Monday, May 31, 2010

Haunting Murals


The works of art that screamed the loudest to me throughout my childhood, were the intricate and enormous murals of Diego Rivera. These colorful historical accounts impressively towered over my childhood self like mountain-faces, as they graced the famous walls of museums and buildings all around the city I grew up in. Even on my daily drive to elementary school, I passed by one of his impressive mosaic creations.


When we first arrived in Mexico, my family lived in the same neighborhood Diego Rivera and his wife, Frida Khalo once lived in. One of my earliest childhood memories is looking out my bedroom window in Coyoacan onto a sky of fireworks that lit up the plaza next to which Frida had her tragic accident. After her bus accident, the constant suffering Frida endured became a way of life which she expressed through her self portraits. This honest unveiling of pain and injustice fascinated me as a child, and Frida and Diego’s art dripped with it!


How much does the art an artist is exposed to as a child influence their own artistic creations? Today I awoke contemplating this question, particularly as I reminisce on the paintings and collages I produced as an adolescent, which reflected some of the same tragic themes as those engaged by Diego and Frida. My photography today is quite tame in comparison! Perhaps this is because I still feel like a novice who is experimenting with this new medium. The acquisition of my camera, also arrived at a new phase in my life which included a different environment; far from the political corruption which fueled much of Rivera’s work, and saturated the beautiful city we once called our home.



I was twelve years old when my family felt forced to leave Mexico City due to death threats my father received in response to efforts he was involved in to expose government corruption. After the sudden assassination of one of my father’s colleagues, my mother had had enough, and we fled the country. My childhood self thus associates a certain political upheaval with Mexico City. There seems to be something almost intrinsic to the valley itself that has has colored it’s history with a passion for politics beginning with the Aztecs. This passion was certainly shared by Diego and Frida.


As artists are usually very sensually attuned to the world which surrounds them, I believe the environmental tapestries an artist lives in inevitably seep into their work: either by their total absence, or by their unmistakable presence. Both Diego and Frida certainly presented the ethos and history of Mexico City in their paintings! They also made faces prominent. In contrast, my photographs are faceless, and leave the observer with little -if any- hints to my upbringing in Mexico. For now, this seems to be what I am most moved to create. In the future, however, I have a dream that I return to the amazing city I grew up in, and capture myself in it with my camera. I see myself seeking out the very same murals I stood before as a little girl, hoping they will affect me the same way; injecting me with awe and inspiration. Yes, Diego’s work used to overwhelm me to the point that I utterly lost myself to everything and everyone else around me! My surroundings would disappear and all that would remain would be Diego’s mural and me.

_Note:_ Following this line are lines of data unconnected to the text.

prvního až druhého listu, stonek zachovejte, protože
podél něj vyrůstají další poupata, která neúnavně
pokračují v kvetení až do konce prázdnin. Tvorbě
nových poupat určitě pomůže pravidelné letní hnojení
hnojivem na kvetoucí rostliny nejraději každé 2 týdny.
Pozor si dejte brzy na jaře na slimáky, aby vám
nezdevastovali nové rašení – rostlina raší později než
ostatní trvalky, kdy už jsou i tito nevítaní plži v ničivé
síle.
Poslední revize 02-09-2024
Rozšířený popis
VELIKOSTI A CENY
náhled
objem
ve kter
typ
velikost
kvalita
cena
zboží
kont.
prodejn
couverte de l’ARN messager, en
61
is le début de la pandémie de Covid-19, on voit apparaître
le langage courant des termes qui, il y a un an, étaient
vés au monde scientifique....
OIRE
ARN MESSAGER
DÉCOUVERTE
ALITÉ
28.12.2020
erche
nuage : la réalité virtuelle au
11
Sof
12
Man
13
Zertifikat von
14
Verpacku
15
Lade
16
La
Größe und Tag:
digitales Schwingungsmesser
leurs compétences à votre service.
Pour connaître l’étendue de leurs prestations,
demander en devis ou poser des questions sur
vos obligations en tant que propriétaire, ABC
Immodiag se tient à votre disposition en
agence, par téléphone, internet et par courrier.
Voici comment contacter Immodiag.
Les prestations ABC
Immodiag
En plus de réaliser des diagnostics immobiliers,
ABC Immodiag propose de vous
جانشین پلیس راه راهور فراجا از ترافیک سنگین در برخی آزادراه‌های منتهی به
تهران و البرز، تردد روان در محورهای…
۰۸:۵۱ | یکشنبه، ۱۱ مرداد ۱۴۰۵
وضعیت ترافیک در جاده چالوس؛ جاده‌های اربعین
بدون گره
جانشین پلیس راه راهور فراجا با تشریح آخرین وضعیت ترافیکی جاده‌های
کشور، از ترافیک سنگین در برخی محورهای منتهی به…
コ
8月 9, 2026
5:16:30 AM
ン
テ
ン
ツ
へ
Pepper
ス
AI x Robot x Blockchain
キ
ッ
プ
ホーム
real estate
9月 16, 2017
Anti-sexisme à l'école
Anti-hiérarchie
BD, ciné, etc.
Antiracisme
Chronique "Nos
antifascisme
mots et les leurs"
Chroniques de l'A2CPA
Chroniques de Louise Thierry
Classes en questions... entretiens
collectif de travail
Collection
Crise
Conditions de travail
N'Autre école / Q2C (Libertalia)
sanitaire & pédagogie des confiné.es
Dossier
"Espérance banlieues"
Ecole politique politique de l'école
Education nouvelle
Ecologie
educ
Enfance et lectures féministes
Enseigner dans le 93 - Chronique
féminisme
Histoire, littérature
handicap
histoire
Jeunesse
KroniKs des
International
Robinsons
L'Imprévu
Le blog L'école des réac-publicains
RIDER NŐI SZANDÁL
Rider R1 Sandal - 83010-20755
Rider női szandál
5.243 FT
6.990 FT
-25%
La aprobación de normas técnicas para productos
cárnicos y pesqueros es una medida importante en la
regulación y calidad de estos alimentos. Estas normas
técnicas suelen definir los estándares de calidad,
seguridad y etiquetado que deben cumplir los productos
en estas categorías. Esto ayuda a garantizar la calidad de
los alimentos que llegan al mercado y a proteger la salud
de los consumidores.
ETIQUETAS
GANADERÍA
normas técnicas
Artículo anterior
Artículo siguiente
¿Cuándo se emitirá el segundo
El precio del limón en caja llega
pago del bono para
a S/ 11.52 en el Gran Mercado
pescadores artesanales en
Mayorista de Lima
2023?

From this childhood experience I seem to define good art as that which creates an overwhelming effect in another person. Perhaps because when one emerges from losing oneself in a good work of art, one tends to feel more found then they were before; more connected to the core of their being. At least this is what I felt when I was a little girl after ingesting any of Diego Rivera’s murals. And that feeling never failed to impregnate me with an irresistible urge to create more art! What could be more satisfying to my artistic self, (I asked myself as a child), than to make another person feel what Diego’s art is making me feel now, through one of my own creations? Sometimes, I think this same question lives on as a subconscious influence of the past upon my photo sessions: The subtle residue of a child standing in excitement before the work of a master, secretly seeking to extend that excitement through art of her own. The journey before me is long indeed! But one I look forward to, camera in hand.


1 comment:

  1. Admiro los trabajos tanto de Diego Rivera como de su esposa Frida. Excelente saber que creciste en la ciudad de México.